Now, Interplay has resurrected its baseball franchise with some retooling and a new name, Baseball Edition 2000. The graphics have been touched up, a smattering of new features have been added and gameplay has been tweaked in several areas. Unfortunately, the improvements made do not come together cohesively enough to lift this title very far above its predecessors. Toss in Baseball Edition 2000's inability to escape the issues that plague just about every baseball offering on the market and you've got a recipe for disappointment. It's not bad if you're looking for a quick arcade sports fix, but there are much better options out there.

Upon loading up, players are greeted with an attractive menu and presented with a series of play options. There are basically four modes from which to choose. An exhibition mode pits any two major league teams against each other for a single match. Tournaments can be set up according to the player's wishes and variables such as series length are easily adjustable. Baseball Edition 2000 also includes a Home Run Derby, which allows you to create a long-ball contest between any number of hitters in the stadium of your choice. The configuration options for this feature are particularly noteworthy, as they are not to be found in many other games. For example, players can decide whether each participant gets a certain number of attempts at knocking one out or whether they can hit until they are struck out. To be honest, Home Run Derby is not much more than a distraction, but the flexibility available here is definitely appreciated.

The real attraction, however, is Season play. In this mode, players take the helm of any big league team and try to take it from Opening Day to the Series.
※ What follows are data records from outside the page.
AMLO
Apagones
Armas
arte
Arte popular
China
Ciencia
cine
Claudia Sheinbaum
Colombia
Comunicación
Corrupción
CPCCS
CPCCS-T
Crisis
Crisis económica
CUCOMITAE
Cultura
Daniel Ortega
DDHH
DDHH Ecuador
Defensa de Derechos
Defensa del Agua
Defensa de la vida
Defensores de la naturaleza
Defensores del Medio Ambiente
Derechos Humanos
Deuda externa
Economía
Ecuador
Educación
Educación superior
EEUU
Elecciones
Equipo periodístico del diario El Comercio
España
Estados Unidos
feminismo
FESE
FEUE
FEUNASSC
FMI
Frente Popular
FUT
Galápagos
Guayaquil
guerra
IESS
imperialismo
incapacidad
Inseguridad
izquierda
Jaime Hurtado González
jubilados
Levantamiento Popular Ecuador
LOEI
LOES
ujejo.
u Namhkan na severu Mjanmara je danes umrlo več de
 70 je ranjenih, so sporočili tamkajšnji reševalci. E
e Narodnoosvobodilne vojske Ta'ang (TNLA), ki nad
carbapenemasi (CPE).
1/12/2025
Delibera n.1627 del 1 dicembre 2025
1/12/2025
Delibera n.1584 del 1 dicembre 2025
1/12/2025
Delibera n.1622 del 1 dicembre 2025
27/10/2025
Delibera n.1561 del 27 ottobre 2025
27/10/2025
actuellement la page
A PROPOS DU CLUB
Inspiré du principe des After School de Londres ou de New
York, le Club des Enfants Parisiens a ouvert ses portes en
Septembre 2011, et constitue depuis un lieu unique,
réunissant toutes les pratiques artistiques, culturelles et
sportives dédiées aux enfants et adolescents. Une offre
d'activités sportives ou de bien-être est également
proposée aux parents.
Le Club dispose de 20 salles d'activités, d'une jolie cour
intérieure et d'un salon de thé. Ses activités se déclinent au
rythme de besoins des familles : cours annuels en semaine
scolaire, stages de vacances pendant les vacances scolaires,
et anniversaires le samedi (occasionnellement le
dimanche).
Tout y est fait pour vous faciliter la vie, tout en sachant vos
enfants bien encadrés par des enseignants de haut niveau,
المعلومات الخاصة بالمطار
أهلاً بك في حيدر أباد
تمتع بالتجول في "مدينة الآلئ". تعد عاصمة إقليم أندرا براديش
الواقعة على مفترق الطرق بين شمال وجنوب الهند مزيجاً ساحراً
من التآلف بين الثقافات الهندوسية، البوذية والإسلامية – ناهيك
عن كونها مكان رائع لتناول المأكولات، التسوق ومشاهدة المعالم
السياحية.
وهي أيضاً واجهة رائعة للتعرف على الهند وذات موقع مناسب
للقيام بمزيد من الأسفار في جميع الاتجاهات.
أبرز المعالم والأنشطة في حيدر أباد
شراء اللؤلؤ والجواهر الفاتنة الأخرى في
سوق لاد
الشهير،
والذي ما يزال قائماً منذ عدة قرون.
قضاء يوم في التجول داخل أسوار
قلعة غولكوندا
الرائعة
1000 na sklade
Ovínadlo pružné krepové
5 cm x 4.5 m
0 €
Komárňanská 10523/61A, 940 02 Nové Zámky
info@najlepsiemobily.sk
Although the scope of Baseball Edition 2000's Season mode is much more limited than that of games like High Heat Baseball 2000, (management options, for example, are extremely scarce), it does offer some replayability. This long-term value is limited, however, by the exclusion of any sort of career mode or general manager functionality. Baseball Edition 2000 is, in this way, very much a throwback to its ancestors in the console world. The lack of career play does not seriously damage this title's appeal, but it is a warning sign considering the that it is a highly-requested feature not included in VR Baseball.

In truth, that lack of improvement typifies Baseball Edition 2000. Sure, there have been some improvements, but it's arguable whether the value of said enhancements is enough to warrant the purchase of a whole new game. Those familiar with VR Baseball will find themselves very much at home with this version. The graphics, powered by the Messiah engine, are appealing and a few of the glitches that typified this franchise's previous incarnation have been cleared away. Additionally, there is arcade fun to be had once you've adjusted to the product's various foibles. But I just couldn't help feeling that, in a very competitive PC baseball market, Baseball Edition 2000 is an underachiever.

Baseball Edition 2000 is a lot like a long, bases-empty pop out to the warning track. Sure, it looks pretty right off the bat and appears to have the potential to go all the way. In the end, however, there's just not enough behind it and it doesn't really accomplish anything. With the Messiah engine, Interplay Sports has the tools to create what could be the best looking baseball game on the PC, and Baseball Edition 2000 shows that they're well on their way to that goal. It must be noted, however, that good graphics can only take any game so far. It must also accurately represent the sport it is trying to emulate, as well as retaining the fun factor that keeps gamers coming back. Baseball Edition 2000 does neither. It's too shallow to be called a sim and too flat to be called an arcade winner. This confused nature leaves Baseball Edition 2000 in a dangerous middle ground; one that leads only to mediocrity.